A glance at what India has said about the World Bank decision seems to point to panic buttons being pressed on the Pakistani side. The Baglihar dam is essentially on line and the changes recommended by the expert are only minor in nature. New Delhi has announced that once again Pakistan has been proved wrong. The Indian Minister, Prof Saifuddin Soz, said that there would be no loss of power generation from the reduction in the dam’s height. He said that India had offered to make this change before Pakistan had approached the World Bank. He said that Pakistan’s biggest objection, the installation of the sluice spillway gates, had been rejected.
Pakistan went to the World Bank in 2005 objecting to India’s design and height of the dam on the Chenab river awarded to Pakistan under the 1960 Indus Water Treaty (IWT). India was not allowed to use its waters but was permitted to produce electricity from its waters. Pakistan as a lower riparian suspected that the dam had been designed to store more water than was allowed for purposes of electricity generation. Many meetings were held, but Pakistani experts were not able to overcome their suspicion that India was constructing “gate-like structures likely to affect Pakistan’s agriculture by making it lose 8,000 cusecs of water every day”.
Hence, Islamabad, no matter how it looks at the World Bank verdict, cannot claim victory, if only because its objection to the spillway gates has been set aside. While there is no harm in claiming victory — which purports to convey to the people of Pakistan that India has been once again defeated — it would be a mistake not to learn all the lessons embedded in the water dispute and its final denouement. While the matter was given in the hands of specialists, no estimate was made of the psychological orientation of the Pakistani bureaucrat going to India and accepting the Baglihar dam design. In other words, even a Pakistani expert — usually a bureaucrat — is affected by the lower riparian alarmism of the nation.
The Baglihar dam began to be discussed in 1992 and Pakistan lost no time in invoking the IWT to say that it might not allow it. After that, till 2005, when the two countries went for arbitration, a lot of damage was done to India-Pakistan relations. The quarrel over the dam unfolded during the worst years of the Kashmir unrest. Both sides deployed enormous amounts of agitprop to smear each other and arouse fear and loathing. In lower riparian Pakistan those in charge of jihad started naming the water issue as one of the reasons behind the covert war. The public mind in Pakistan was poisoned till the elected governments were destabilised finding themselves unable to allay the sense of insecurity of the people.

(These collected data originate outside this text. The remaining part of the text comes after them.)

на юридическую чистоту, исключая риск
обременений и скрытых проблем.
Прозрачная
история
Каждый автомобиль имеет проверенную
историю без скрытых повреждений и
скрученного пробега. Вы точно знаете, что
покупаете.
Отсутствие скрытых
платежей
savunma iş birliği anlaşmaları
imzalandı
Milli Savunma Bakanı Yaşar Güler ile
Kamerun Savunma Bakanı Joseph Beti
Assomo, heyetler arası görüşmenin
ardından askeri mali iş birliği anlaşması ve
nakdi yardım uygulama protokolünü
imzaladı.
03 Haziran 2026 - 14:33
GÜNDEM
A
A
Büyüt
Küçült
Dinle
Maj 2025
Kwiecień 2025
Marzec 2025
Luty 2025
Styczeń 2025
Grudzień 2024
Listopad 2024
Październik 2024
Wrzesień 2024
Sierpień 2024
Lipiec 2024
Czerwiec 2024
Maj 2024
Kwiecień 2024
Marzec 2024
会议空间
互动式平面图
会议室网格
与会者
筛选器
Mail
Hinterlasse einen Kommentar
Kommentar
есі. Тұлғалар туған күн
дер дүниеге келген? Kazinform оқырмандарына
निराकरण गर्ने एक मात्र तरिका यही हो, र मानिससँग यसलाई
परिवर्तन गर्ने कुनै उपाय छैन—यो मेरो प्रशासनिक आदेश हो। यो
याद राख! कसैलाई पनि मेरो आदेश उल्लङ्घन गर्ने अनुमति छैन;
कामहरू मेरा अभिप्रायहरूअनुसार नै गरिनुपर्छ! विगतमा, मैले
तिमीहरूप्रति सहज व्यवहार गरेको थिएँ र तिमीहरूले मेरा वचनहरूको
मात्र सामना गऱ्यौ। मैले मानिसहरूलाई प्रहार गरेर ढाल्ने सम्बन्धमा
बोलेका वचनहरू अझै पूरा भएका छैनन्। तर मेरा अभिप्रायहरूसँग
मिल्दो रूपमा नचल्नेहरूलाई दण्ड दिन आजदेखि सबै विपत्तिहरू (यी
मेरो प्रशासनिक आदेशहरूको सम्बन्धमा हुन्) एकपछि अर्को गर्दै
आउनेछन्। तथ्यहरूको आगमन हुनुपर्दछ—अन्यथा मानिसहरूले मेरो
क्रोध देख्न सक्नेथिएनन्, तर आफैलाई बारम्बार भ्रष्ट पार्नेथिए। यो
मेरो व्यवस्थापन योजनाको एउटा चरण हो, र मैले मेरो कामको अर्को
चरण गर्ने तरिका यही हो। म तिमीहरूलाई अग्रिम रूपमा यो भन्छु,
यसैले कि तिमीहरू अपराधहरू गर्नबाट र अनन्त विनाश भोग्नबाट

Pakistan is not unfamiliar with the mind of the lower riparian. One simply has to examine the Sindhi rejection of the Kalabagh dam to understand its depth and in some ways its helplessness. And Pakistan's English-language newspaper, Daily Times, has this advice through its editorial: "Pakistan, therefore, must learn to approach the water problems with upper riparian India with a new non-alarmist attitude, so that its specialists and experts do not feel under pressure to play the role of spoilers rather than fair-minded evaluators".